## What to produce:
Look through the material below, count the lines containing the word "如果我们我们的", and state only the count.

## Recorded data:
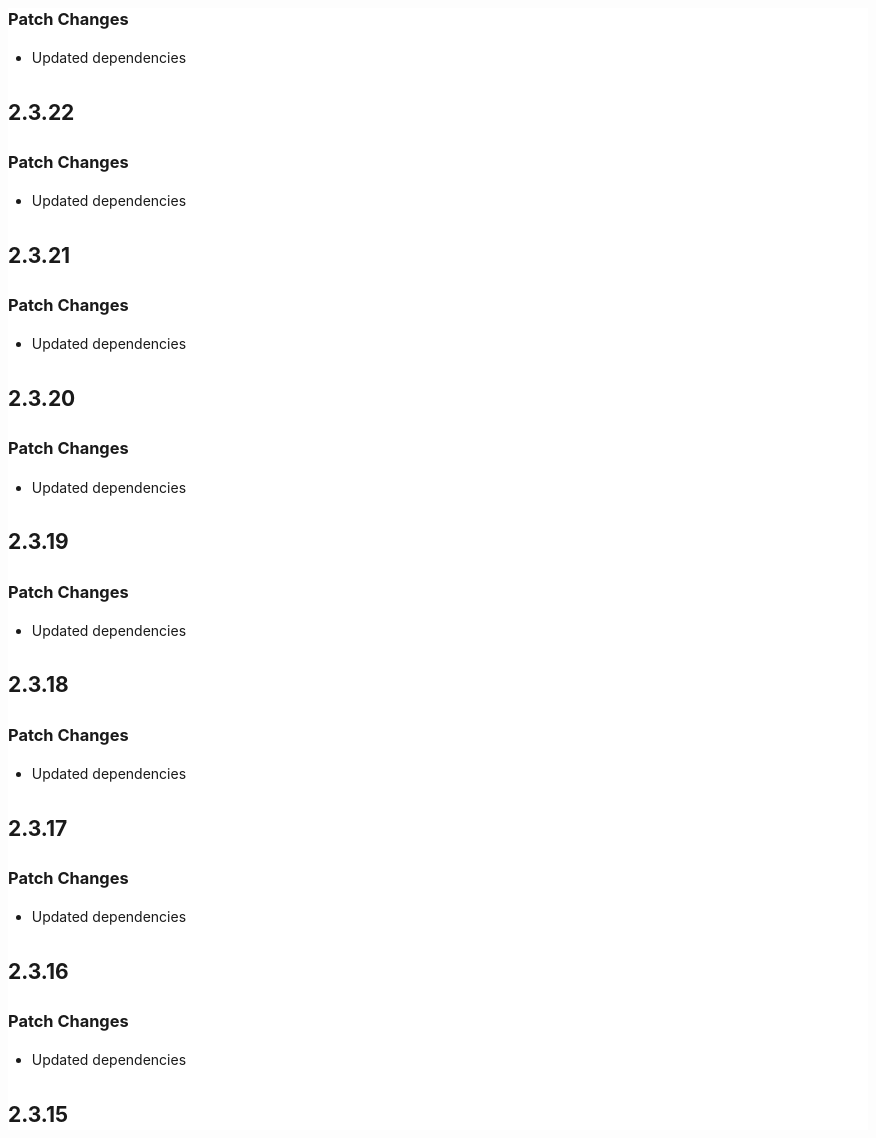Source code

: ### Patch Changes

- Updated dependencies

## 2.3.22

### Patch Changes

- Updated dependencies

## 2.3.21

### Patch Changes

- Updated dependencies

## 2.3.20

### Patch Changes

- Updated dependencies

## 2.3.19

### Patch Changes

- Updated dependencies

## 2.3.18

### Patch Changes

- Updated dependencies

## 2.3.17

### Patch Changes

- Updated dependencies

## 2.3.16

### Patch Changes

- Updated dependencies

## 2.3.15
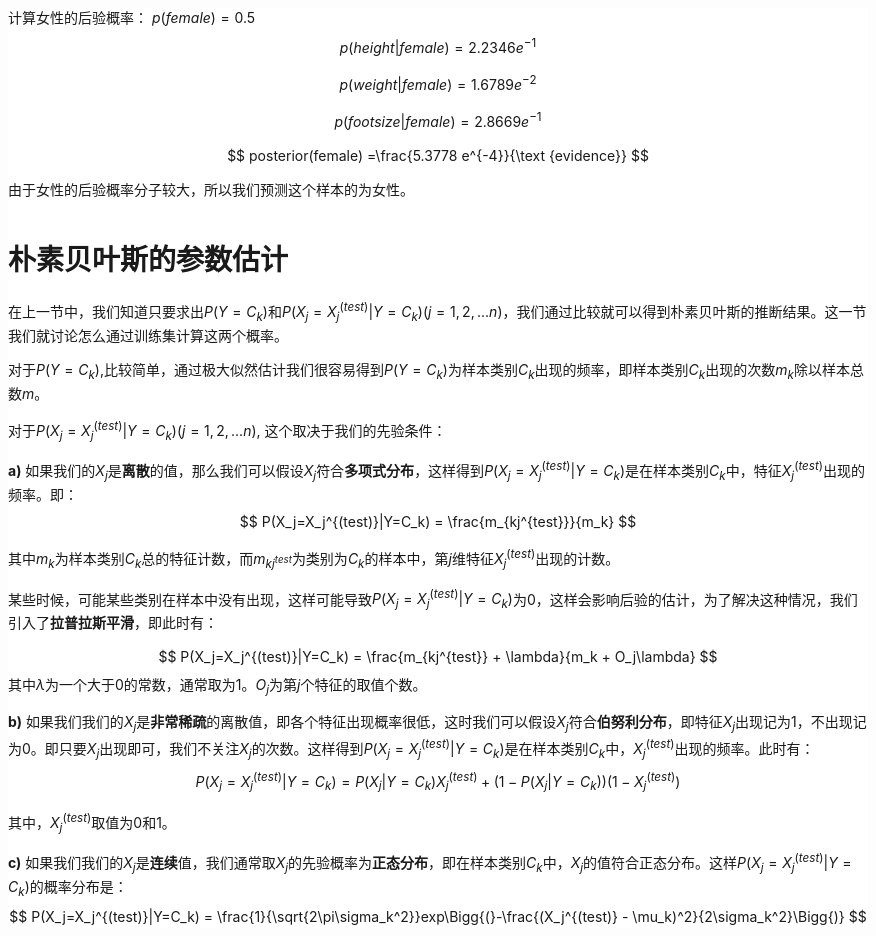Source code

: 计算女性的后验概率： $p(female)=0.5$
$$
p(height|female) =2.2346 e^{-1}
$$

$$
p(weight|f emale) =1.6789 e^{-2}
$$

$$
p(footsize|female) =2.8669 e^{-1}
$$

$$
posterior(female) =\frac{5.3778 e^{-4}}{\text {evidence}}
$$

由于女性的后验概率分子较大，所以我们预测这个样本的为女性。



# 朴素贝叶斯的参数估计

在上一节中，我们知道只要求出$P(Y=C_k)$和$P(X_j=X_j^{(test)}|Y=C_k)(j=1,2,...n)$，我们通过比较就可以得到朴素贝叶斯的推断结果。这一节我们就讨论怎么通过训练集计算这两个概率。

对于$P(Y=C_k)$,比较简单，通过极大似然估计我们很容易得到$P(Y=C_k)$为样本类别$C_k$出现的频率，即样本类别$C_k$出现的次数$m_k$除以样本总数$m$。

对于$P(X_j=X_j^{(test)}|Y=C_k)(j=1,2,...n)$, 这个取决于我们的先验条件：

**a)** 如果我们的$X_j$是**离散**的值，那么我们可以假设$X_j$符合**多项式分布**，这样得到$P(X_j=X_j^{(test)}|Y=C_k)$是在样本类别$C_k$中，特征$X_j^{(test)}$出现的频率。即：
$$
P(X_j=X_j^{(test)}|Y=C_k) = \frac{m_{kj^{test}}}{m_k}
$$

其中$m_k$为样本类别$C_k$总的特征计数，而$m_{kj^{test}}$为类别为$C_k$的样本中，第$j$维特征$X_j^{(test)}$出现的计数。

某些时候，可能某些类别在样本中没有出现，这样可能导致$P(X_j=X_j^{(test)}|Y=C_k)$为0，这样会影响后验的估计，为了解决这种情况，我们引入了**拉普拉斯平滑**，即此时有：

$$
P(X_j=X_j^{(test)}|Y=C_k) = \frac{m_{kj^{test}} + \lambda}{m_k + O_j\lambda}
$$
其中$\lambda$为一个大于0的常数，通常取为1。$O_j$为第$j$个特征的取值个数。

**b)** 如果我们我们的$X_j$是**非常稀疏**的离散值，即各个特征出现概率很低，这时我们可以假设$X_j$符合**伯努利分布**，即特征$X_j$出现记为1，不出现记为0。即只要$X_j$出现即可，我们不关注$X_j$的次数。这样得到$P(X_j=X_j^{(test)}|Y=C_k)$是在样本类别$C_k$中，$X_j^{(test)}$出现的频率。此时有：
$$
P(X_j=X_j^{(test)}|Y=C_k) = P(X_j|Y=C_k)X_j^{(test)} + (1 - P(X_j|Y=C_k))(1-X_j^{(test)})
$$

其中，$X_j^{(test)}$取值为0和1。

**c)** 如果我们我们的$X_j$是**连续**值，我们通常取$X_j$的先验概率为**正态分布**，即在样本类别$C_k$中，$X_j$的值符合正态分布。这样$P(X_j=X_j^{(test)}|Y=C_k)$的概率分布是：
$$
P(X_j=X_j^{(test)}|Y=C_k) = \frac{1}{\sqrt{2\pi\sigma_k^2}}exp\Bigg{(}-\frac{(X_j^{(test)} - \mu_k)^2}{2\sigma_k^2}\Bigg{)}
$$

## Answer to this exercise:
2